Lemon Garlic Scallops

These Lemon Garlic Scallops are pan seared in butter and served in a delicious lemon garlic sauce! 10 Minutes is all you need for these tender scallops!

Servings: 4

Ingredients:

Scallops
1 1/4 lb scallops
2 tbsp olive oil
2 tbsp butter
1/4 tsp salt or to taste
1/4 tsp pepper or to taste

Sauce
2 tbsp olive oil
2 tbsp butter
5 cloves garlic minced
1/4 cup white wine
2 tbsp lemon juice from 1 lemon
1/4 tsp salt or to taste
1/4 tsp pepper or to taste

Instructions:

Remove the side muscle from the scallop the pat them dry with paper towels.

Heat the olive oil in a large skillet on high heat. Gently add the scallops to the skillet, making sure they are not touching each other. Season them generously with salt and pepper then add the 2 tbsp of butter to the skillet. Sear the scallops for 2 minutes on the first side then flip them over and cook for another 2 to 3 minutes on the other side. Season the other side with salt and pepper as well. They should have a golden crust on each side when they are done. Cook in batches if they don't all fit in the skillet. Transfer the scallops to a plate.
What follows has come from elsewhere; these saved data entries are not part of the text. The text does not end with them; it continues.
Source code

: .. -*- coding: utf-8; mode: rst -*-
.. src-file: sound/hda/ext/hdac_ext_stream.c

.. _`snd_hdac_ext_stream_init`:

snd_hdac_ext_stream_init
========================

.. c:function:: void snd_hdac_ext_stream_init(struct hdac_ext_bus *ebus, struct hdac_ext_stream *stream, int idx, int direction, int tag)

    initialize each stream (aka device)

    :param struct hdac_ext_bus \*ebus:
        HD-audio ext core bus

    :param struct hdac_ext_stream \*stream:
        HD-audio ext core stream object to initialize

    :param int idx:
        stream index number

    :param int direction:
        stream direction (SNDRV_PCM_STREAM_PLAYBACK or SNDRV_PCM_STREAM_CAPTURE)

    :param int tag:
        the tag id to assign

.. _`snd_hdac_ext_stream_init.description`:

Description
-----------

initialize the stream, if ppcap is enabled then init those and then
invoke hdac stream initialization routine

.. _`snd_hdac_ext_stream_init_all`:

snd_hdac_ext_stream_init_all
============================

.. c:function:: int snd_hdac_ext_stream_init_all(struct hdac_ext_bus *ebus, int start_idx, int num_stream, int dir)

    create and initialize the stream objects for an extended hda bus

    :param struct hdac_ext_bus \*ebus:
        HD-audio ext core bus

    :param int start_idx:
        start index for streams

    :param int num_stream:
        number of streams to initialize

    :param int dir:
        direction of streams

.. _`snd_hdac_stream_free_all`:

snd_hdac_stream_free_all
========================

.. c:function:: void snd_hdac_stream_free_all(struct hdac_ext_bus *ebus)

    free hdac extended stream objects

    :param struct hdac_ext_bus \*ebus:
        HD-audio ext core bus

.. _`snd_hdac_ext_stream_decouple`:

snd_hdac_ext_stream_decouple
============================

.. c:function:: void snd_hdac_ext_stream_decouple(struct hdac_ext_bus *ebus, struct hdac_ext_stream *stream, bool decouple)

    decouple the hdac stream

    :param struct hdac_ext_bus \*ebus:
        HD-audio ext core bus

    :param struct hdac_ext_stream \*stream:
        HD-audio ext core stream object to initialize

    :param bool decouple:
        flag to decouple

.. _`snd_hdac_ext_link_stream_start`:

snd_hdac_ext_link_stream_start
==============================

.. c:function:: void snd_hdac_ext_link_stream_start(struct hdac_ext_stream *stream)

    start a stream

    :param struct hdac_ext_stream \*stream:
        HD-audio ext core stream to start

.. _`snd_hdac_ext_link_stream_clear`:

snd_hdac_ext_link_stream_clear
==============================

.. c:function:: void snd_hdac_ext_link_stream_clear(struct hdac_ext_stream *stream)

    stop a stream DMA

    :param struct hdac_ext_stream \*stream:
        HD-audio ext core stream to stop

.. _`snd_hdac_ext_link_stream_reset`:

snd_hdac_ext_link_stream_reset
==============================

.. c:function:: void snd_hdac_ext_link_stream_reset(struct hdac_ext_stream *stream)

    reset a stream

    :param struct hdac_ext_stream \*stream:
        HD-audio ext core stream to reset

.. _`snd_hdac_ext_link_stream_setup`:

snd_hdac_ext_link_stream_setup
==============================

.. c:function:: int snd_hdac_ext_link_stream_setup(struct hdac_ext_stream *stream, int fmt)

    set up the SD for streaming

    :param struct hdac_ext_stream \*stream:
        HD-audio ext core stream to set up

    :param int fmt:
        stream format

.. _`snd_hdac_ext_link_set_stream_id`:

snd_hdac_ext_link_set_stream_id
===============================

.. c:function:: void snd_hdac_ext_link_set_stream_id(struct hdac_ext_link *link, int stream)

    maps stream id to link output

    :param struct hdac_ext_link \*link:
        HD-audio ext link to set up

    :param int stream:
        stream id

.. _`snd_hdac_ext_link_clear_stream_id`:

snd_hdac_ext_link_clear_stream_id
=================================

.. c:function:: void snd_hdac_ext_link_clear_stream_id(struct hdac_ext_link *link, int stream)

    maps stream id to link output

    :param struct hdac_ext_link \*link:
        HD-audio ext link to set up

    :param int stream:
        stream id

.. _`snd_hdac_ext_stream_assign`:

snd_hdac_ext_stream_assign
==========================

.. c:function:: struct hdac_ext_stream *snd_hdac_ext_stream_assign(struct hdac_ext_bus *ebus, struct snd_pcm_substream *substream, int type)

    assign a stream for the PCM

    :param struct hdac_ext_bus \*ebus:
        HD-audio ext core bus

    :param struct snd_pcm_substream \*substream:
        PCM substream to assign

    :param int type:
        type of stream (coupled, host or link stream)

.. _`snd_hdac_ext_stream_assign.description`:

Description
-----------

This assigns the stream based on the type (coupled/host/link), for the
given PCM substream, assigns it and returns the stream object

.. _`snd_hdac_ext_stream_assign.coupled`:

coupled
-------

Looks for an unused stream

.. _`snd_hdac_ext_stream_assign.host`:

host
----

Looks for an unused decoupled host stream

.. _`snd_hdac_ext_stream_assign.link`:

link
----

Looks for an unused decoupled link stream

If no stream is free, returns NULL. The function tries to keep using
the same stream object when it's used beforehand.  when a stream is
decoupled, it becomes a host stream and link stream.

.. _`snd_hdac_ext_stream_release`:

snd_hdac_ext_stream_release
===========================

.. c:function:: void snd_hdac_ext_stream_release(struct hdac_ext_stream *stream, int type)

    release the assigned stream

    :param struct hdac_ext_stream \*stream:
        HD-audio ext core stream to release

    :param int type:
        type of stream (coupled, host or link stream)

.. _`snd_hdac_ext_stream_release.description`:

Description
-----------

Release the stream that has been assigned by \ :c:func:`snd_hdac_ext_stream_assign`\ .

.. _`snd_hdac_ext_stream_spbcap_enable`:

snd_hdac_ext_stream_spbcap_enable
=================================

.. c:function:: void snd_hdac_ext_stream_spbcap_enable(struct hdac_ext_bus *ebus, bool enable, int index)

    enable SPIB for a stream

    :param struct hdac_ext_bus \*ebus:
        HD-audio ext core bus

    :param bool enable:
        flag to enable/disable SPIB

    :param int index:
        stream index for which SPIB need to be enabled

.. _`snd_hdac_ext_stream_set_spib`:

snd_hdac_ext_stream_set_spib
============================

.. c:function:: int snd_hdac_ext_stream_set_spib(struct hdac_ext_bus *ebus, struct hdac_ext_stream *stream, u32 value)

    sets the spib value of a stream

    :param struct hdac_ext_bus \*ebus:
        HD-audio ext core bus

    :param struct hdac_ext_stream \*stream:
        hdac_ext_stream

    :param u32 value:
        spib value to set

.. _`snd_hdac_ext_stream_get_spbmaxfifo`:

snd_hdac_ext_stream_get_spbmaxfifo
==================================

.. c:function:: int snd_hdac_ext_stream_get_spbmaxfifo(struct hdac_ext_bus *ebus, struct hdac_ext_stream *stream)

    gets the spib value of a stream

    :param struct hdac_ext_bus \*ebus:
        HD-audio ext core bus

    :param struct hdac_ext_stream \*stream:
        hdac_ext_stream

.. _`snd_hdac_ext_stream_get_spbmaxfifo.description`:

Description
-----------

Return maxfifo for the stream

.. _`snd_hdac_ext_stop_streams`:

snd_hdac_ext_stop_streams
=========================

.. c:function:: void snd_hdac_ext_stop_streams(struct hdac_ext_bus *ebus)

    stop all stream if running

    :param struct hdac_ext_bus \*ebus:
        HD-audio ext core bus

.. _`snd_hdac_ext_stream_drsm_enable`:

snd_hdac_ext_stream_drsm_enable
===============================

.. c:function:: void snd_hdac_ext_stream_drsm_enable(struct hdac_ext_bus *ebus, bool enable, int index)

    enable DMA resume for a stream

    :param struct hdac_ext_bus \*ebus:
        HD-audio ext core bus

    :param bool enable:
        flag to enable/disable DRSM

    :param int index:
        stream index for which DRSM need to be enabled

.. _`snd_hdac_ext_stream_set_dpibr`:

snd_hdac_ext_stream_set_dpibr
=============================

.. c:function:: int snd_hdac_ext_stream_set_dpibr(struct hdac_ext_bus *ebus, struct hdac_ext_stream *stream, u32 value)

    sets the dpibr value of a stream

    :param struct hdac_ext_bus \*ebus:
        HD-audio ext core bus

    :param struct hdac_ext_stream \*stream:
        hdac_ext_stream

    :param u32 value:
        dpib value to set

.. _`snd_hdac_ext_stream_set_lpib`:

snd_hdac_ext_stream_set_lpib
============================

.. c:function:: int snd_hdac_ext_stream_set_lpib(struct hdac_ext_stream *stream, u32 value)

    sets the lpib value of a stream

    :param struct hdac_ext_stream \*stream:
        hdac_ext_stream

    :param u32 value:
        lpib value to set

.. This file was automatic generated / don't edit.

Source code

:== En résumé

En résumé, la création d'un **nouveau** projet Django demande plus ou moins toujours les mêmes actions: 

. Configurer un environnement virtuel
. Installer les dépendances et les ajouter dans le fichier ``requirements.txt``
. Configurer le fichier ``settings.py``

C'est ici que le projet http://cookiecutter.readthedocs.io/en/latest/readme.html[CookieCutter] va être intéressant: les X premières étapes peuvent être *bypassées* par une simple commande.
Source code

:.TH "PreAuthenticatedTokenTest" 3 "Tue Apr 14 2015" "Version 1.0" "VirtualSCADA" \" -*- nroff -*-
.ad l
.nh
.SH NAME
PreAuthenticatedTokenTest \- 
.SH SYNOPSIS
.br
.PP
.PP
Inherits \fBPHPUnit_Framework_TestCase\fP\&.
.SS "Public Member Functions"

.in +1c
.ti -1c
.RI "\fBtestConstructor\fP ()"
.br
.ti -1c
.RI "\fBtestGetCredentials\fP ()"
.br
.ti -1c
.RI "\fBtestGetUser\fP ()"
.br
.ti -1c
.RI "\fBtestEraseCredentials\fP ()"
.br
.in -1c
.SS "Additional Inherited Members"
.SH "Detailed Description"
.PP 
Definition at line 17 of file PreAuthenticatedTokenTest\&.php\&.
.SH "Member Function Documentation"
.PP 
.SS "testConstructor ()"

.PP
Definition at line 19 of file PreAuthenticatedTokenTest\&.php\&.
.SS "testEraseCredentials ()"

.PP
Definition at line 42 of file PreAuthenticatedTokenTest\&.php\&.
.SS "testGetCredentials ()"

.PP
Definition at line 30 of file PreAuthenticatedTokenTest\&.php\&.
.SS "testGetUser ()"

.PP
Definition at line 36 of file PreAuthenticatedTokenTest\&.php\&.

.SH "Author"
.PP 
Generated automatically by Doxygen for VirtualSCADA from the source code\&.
In another skillet (see notes) heat the olive oil over high heat then add the butter and cook until it melts. Add the garlic and saute for 20 to 30 seconds until it becomes aromatic. Don't over cook it, you don't want it to burn.

Add the white wine and lemon juice and season with salt and pepper to taste. Cook the sauce for another minute then turn off the heat. Add the scallops back to the skillet, including all the juices.

Serve immediately over pasta.

Recipe Notes:

Please note that in the pictures that's 2 pounds of scallops, but I changed the recipe to 1 1/4 pounds since most scallops are sold in 1 to 1 1/4 pound bags.

I used a Pinot Grigio white wine for this recipe, which also make a great wine to serve with.

While I used a different skillet to make the sauce, you could certainly use the same skillet and scrape the brown bits from the bottom to make the sauce with. I basically wanted a more clear sauce, but this is totally optional.


----------



## Kansas g-ma

Unless I go to a market with a special seafood shop, I seldom see scallops and probably wouldn't pay the price anyway. I'll bet this would work very well with shrimp.


----------



## Phoenix

Yes, I'm sure that shrimp would be very good in this recipe. I can't afford scallops either. Mostly we get those tiny little bay scallops here and the sea scallops are over $20.00 a pound!!!!


----------



## LorettaHR

I recently made something quite similar to this, only it also called for 1/2 c chicken broth and (rinsed) capers. It was wonderful! I had never cooked scallops before. They were still frozen in the center when I initially fried them, but came out well done and not chewy.


----------



## eikeat

This really looks yummy.


----------